Records for processing section start

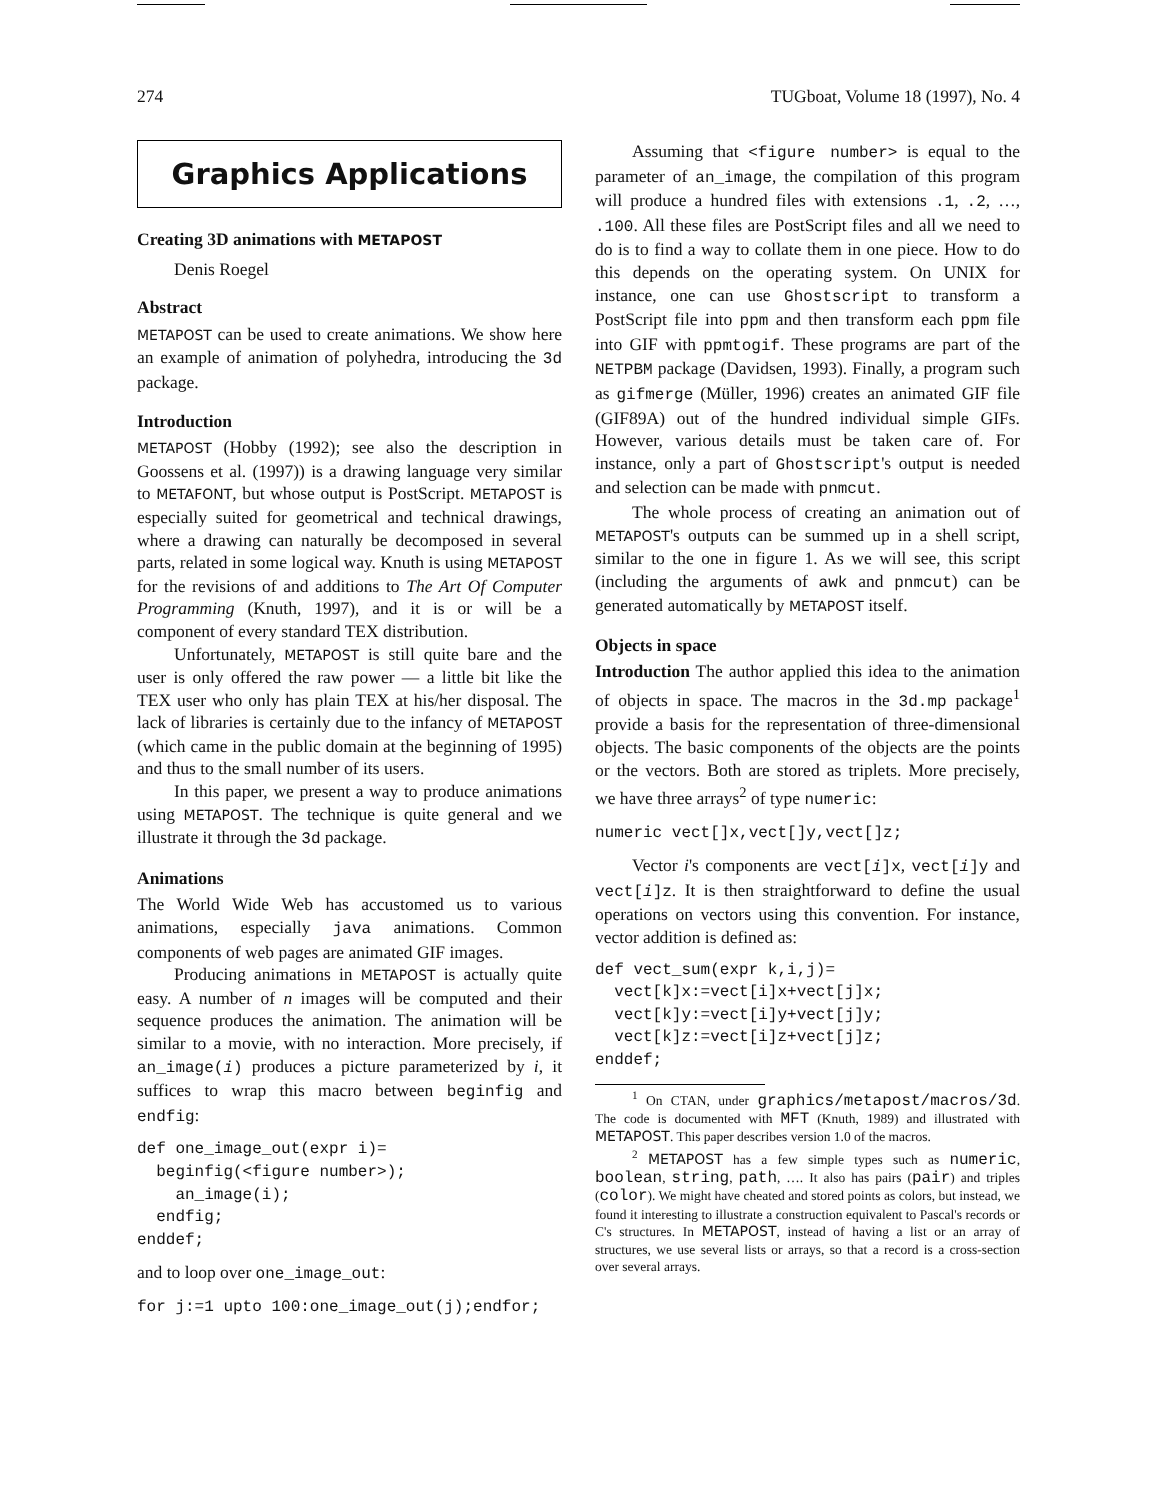274 TUGboat, Volume 18 (1997), No. 4
Graphics Applications
Creating 3D animations with METAPOST
Denis Roegel
Abstract
METAPOST can be used to create animations. We show here an example of animation of polyhedra, introducing the 3d package.
Introduction
METAPOST (Hobby (1992); see also the description in Goossens et al. (1997)) is a drawing language very similar to METAFONT, but whose output is PostScript. METAPOST is especially suited for geometrical and technical drawings, where a drawing can naturally be decomposed in several parts, related in some logical way. Knuth is using METAPOST for the revisions of and additions to The Art Of Computer Programming (Knuth, 1997), and it is or will be a component of every standard TEX distribution.
Unfortunately, METAPOST is still quite bare and the user is only offered the raw power — a little bit like the TEX user who only has plain TEX at his/her disposal. The lack of libraries is certainly due to the infancy of METAPOST (which came in the public domain at the beginning of 1995) and thus to the small number of its users.
In this paper, we present a way to produce animations using METAPOST. The technique is quite general and we illustrate it through the 3d package.
Animations
The World Wide Web has accustomed us to various animations, especially java animations. Common components of web pages are animated GIF images.
Producing animations in METAPOST is actually quite easy. A number of n images will be computed and their sequence produces the animation. The animation will be similar to a movie, with no interaction. More precisely, if an_image(i) produces a picture parameterized by i, it suffices to wrap this macro between beginfig and endfig:
def one_image_out(expr i)=
  beginfig(<figure number>);
    an_image(i);
  endfig;
enddef;
and to loop over one_image_out:
for j:=1 upto 100:one_image_out(j);endfor;
Assuming that <figure number> is equal to the parameter of an_image, the compilation of this program will produce a hundred files with extensions .1, .2, …, .100. All these files are PostScript files and all we need to do is to find a way to collate them in one piece. How to do this depends on the operating system. On UNIX for instance, one can use Ghostscript to transform a PostScript file into ppm and then transform each ppm file into GIF with ppmtogif. These programs are part of the NETPBM package (Davidsen, 1993). Finally, a program such as gifmerge (Müller, 1996) creates an animated GIF file (GIF89A) out of the hundred individual simple GIFs. However, various details must be taken care of. For instance, only a part of Ghostscript's output is needed and selection can be made with pnmcut.
The whole process of creating an animation out of METAPOST's outputs can be summed up in a shell script, similar to the one in figure 1. As we will see, this script (including the arguments of awk and pnmcut) can be generated automatically by METAPOST itself.
Objects in space
Introduction The author applied this idea to the animation of objects in space. The macros in the 3d.mp package<sup>1</sup> provide a basis for the representation of three-dimensional objects. The basic components of the objects are the points or the vectors. Both are stored as triplets. More precisely, we have three arrays<sup>2</sup> of type numeric:
numeric vect[]x,vect[]y,vect[]z;
Vector i's components are vect[i]x, vect[i]y and vect[i]z. It is then straightforward to define the usual operations on vectors using this convention. For instance, vector addition is defined as:
def vect_sum(expr k,i,j)=
  vect[k]x:=vect[i]x+vect[j]x;
  vect[k]y:=vect[i]y+vect[j]y;
  vect[k]z:=vect[i]z+vect[j]z;
enddef;
<sup>1</sup> On CTAN, under graphics/metapost/macros/3d. The code is documented with MFT (Knuth, 1989) and illustrated with METAPOST. This paper describes version 1.0 of the macros.
<sup>2</sup> METAPOST has a few simple types such as numeric, boolean, string, path, …. It also has pairs (pair) and triples (color). We might have cheated and stored points as colors, but instead, we found it interesting to illustrate a construction equivalent to Pascal's records or C's structures. In METAPOST, instead of having a list or an array of structures, we use several lists or arrays, so that a record is a cross-section over several arrays.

Records for processing section end

- [The problem] All that is needed is the data above, repeated exactly, without the pictures.

- [Written answer]
274 TUGboat, Volume 18 (1997), No. 4
Graphics Applications
Creating 3D animations with METAPOST
Denis Roegel
Abstract
METAPOST can be used to create animations. We show here an example of animation of polyhedra, introducing the 3d package.
Introduction
METAPOST (Hobby (1992); see also the description in Goossens et al. (1997)) is a drawing language very similar to METAFONT, but whose output is PostScript. METAPOST is especially suited for geometrical and technical drawings, where a drawing can naturally be decomposed in several parts, related in some logical way. Knuth is using METAPOST for the revisions of and additions to The Art Of Computer Programming (Knuth, 1997), and it is or will be a component of every standard TEX distribution.
Unfortunately, METAPOST is still quite bare and the user is only offered the raw power — a little bit like the TEX user who only has plain TEX at his/her disposal. The lack of libraries is certainly due to the infancy of METAPOST (which came in the public domain at the beginning of 1995) and thus to the small number of its users.
In this paper, we present a way to produce animations using METAPOST. The technique is quite general and we illustrate it through the 3d package.
Animations
The World Wide Web has accustomed us to various animations, especially java animations. Common components of web pages are animated GIF images.
Producing animations in METAPOST is actually quite easy. A number of n images will be computed and their sequence produces the animation. The animation will be similar to a movie, with no interaction. More precisely, if an_image(i) produces a picture parameterized by i, it suffices to wrap this macro between beginfig and endfig:
def one_image_out(expr i)=
  beginfig(<figure number>);
    an_image(i);
  endfig;
enddef;
and to loop over one_image_out:
for j:=1 upto 100:one_image_out(j);endfor;
Assuming that <figure number> is equal to the parameter of an_image, the compilation of this program will produce a hundred files with extensions .1, .2, …, .100. All these files are PostScript files and all we need to do is to find a way to collate them in one piece. How to do this depends on the operating system. On UNIX for instance, one can use Ghostscript to transform a PostScript file into ppm and then transform each ppm file into GIF with ppmtogif. These programs are part of the NETPBM package (Davidsen, 1993). Finally, a program such as gifmerge (Müller, 1996) creates an animated GIF file (GIF89A) out of the hundred individual simple GIFs. However, various details must be taken care of. For instance, only a part of Ghostscript's output is needed and selection can be made with pnmcut.
The whole process of creating an animation out of METAPOST's outputs can be summed up in a shell script, similar to the one in figure 1. As we will see, this script (including the arguments of awk and pnmcut) can be generated automatically by METAPOST itself.
Objects in space
Introduction The author applied this idea to the animation of objects in space. The macros in the 3d.mp package<sup>1</sup> provide a basis for the representation of three-dimensional objects. The basic components of the objects are the points or the vectors. Both are stored as triplets. More precisely, we have three arrays<sup>2</sup> of type numeric:
numeric vect[]x,vect[]y,vect[]z;
Vector i's components are vect[i]x, vect[i]y and vect[i]z. It is then straightforward to define the usual operations on vectors using this convention. For instance, vector addition is defined as:
def vect_sum(expr k,i,j)=
  vect[k]x:=vect[i]x+vect[j]x;
  vect[k]y:=vect[i]y+vect[j]y;
  vect[k]z:=vect[i]z+vect[j]z;
enddef;
<sup>1</sup> On CTAN, under graphics/metapost/macros/3d. The code is documented with MFT (Knuth, 1989) and illustrated with METAPOST. This paper describes version 1.0 of the macros.
<sup>2</sup> METAPOST has a few simple types such as numeric, boolean, string, path, …. It also has pairs (pair) and triples (color). We might have cheated and stored points as colors, but instead, we found it interesting to illustrate a construction equivalent to Pascal's records or C's structures. In METAPOST, instead of having a list or an array of structures, we use several lists or arrays, so that a record is a cross-section over several arrays.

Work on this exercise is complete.